Photo courtesy of the City of Minneapolis.
The city of Minneapolis’ agenda at the Legislature next year includes tightening public records laws the city deems overly burdensome on public agencies.
City lobbyist Steve Huser recently told a Minneapolis City Council panel that city officials would like to ask lawmakers to clarify whether emails, text messages and draft documents should be classified as public or private under the open records law, which is called the Data Practices Act in Minnesota.
The city also wants to address large, time-consuming and vague requests for public data. Huser said many cities incur heavy costs — and expend a lot of time and effort — responding to large or vague data requests. He said the city would like the Legislature to allow fees to be collected to help cover those costs or clarify whether such requests can be denied.

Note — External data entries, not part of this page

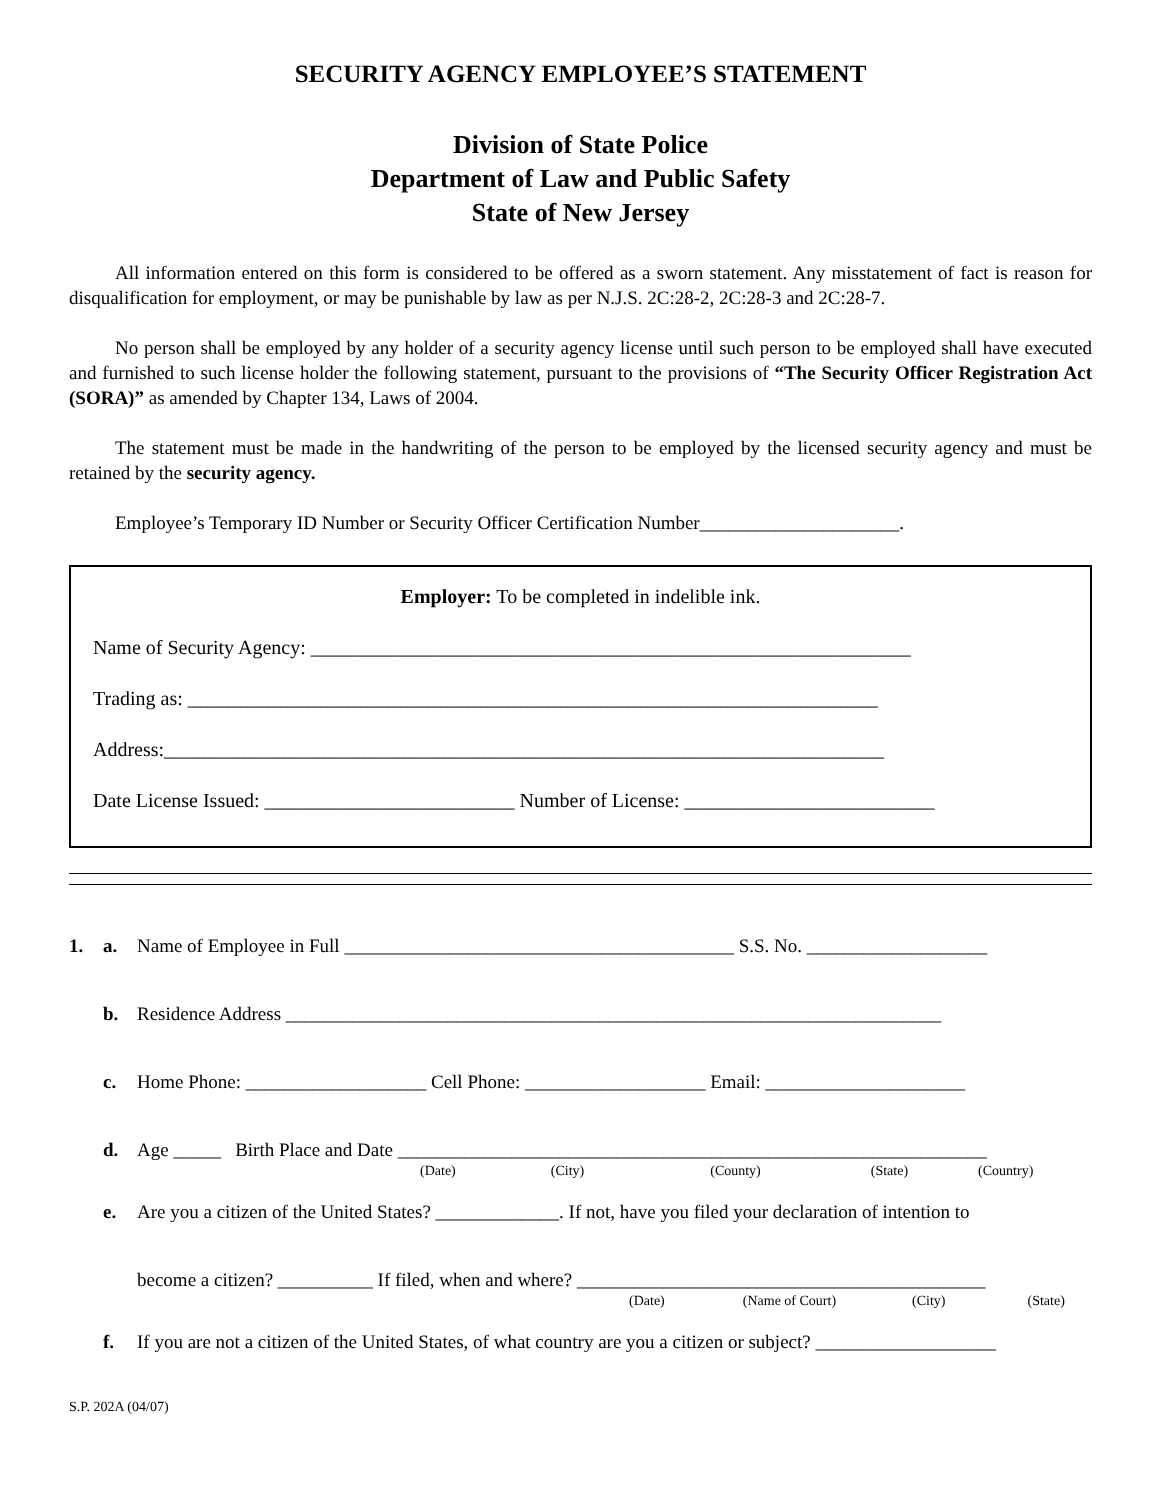SECURITY AGENCY EMPLOYEE’S STATEMENT
Division of State Police
Department of Law and Public Safety
State of New Jersey
All information entered on this form is considered to be offered as a sworn statement. Any misstatement of fact is reason for disqualification for employment, or may be punishable by law as per N.J.S. 2C:28-2, 2C:28-3 and 2C:28-7.
No person shall be employed by any holder of a security agency license until such person to be employed shall have executed and furnished to such license holder the following statement, pursuant to the provisions of “The Security Officer Registration Act (SORA)” as amended by Chapter 134, Laws of 2004.
The statement must be made in the handwriting of the person to be employed by the licensed security agency and must be retained by the security agency.
Employee’s Temporary ID Number or Security Officer Certification Number_____________________.
Employer: To be completed in indelible ink.
Name of Security Agency: ____________________________________________________________
Trading as: _____________________________________________________________________
Address:________________________________________________________________________
Date License Issued: _________________________ Number of License: _________________________
1. a. Name of Employee in Full _________________________________________ S.S. No. ___________________
b. Residence Address _____________________________________________________________________
c. Home Phone: ___________________ Cell Phone: ___________________ Email: _____________________
d. Age _____ Birth Place and Date ______________________________________________________________
(Date) (City) (County) (State) (Country)
e. Are you a citizen of the United States? _____________. If not, have you filed your declaration of intention to
become a citizen? __________ If filed, when and where? ___________________________________________
(Date) (Name of Court) (City) (State)
f. If you are not a citizen of the United States, of what country are you a citizen or subject? ___________________
S.P. 202A (04/07)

The issues are outlined in a document about the city’s 2024 legislative agenda, but city spokesman Casper Hill said it was for discussion purposes only. “The city does not plan to draft or promote a specific bill on this,” Hill said.

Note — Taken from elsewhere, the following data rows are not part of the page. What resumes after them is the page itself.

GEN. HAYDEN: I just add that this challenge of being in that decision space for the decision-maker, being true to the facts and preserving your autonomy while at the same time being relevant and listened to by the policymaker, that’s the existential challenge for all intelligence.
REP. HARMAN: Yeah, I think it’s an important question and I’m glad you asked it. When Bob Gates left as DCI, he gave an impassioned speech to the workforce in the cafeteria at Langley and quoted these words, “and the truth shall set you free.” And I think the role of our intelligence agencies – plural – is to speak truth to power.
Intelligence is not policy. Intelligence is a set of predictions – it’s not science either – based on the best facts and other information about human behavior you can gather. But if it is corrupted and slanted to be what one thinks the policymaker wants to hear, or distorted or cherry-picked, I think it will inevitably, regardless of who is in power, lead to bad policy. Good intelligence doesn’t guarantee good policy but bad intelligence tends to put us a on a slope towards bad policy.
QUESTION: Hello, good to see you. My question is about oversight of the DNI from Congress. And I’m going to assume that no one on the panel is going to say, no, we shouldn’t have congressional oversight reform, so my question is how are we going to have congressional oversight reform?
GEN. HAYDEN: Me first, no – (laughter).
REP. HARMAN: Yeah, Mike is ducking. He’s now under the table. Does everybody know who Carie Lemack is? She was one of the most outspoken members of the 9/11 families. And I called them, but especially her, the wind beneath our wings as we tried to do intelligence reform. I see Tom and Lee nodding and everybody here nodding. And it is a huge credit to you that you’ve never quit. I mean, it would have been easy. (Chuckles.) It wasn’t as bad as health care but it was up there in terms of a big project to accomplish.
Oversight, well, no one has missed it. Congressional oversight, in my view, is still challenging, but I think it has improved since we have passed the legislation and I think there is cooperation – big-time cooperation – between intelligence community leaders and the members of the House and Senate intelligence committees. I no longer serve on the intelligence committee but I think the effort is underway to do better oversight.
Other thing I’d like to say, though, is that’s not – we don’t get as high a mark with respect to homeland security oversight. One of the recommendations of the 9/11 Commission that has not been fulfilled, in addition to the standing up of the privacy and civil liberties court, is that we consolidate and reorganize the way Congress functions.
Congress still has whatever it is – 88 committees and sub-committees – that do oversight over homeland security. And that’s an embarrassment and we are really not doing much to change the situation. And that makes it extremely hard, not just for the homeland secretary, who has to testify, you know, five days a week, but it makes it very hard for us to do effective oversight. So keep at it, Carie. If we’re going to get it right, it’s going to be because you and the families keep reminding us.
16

Media outlets generally oppose any changes that would inhibit access to public documents, because journalists rely heavily on the law to obtain a plethora of information.
Don Gemberling, who is on the board of a pro-government transparency group called the Minnesota Coalition on Government Information but speaking for himself, said the city seems to be pursuing “retreaded issues” that have been discussed before.
“I also sense a lack of real understanding of the issues they raise and, in some cases, the way that the DPA or common sense already handles the problem,” he said in an email.
For example, if the city gets a vague records request, the common sense solution is to go back to the requestor and clarify what they’re seeking.
“The statute does not say that, nor does it need to be amended to say that,” Germberling said. “Common sense says that.”
Gemberling was struck by the fact that after the proposal was presented to City Council members, they didn’t ask a single question — which he deemed a “sad comment on democracy as it is practiced in Minneapolis.”
Matt Ehling, another MNCOGI board member speaking for himself, said this is the kind of proposal his group has routinely opposed. For years, the League of Minnesota Cities has sought to allow cities to deny “burdensome” requests.
But the state Supreme Court has ruled there’s no such exception in the law, after which the League dropped the issue.
“But other entities always try to call for it,” Ehling said. “We will oppose it again, as it provides the government with too robust a tool kit for denying even basic requests, if they become the arbiters of what is ‘burdensome’.”
Ehling said city officials are being disingenuous about not knowing whether emails and text messages have to be disclosed.
“The city knows very well that email, text messages, and draft documents are all government data as defined by the Data Practices Act,” Ehling said. “They also know that all of that data is public unless portions can be withheld under existing exceptions.”
By raising the issue, they’re implicitly suggesting that emails, text messages, and draft documents should be classified as non-public, which would eliminate a huge amount of government data from public access — “a non-starter that MNCOGI will strongly oppose.”
The city of Minneapolis has a decidedly mixed record on transparency issues. Independent journalist Tony Webster sued the city to get police discipline files in 2019, and eventually settled the lawsuit for $100,000. The ACLU also sued the city on behalf of MNCOGI after the city denied its request for more police disciplinary data.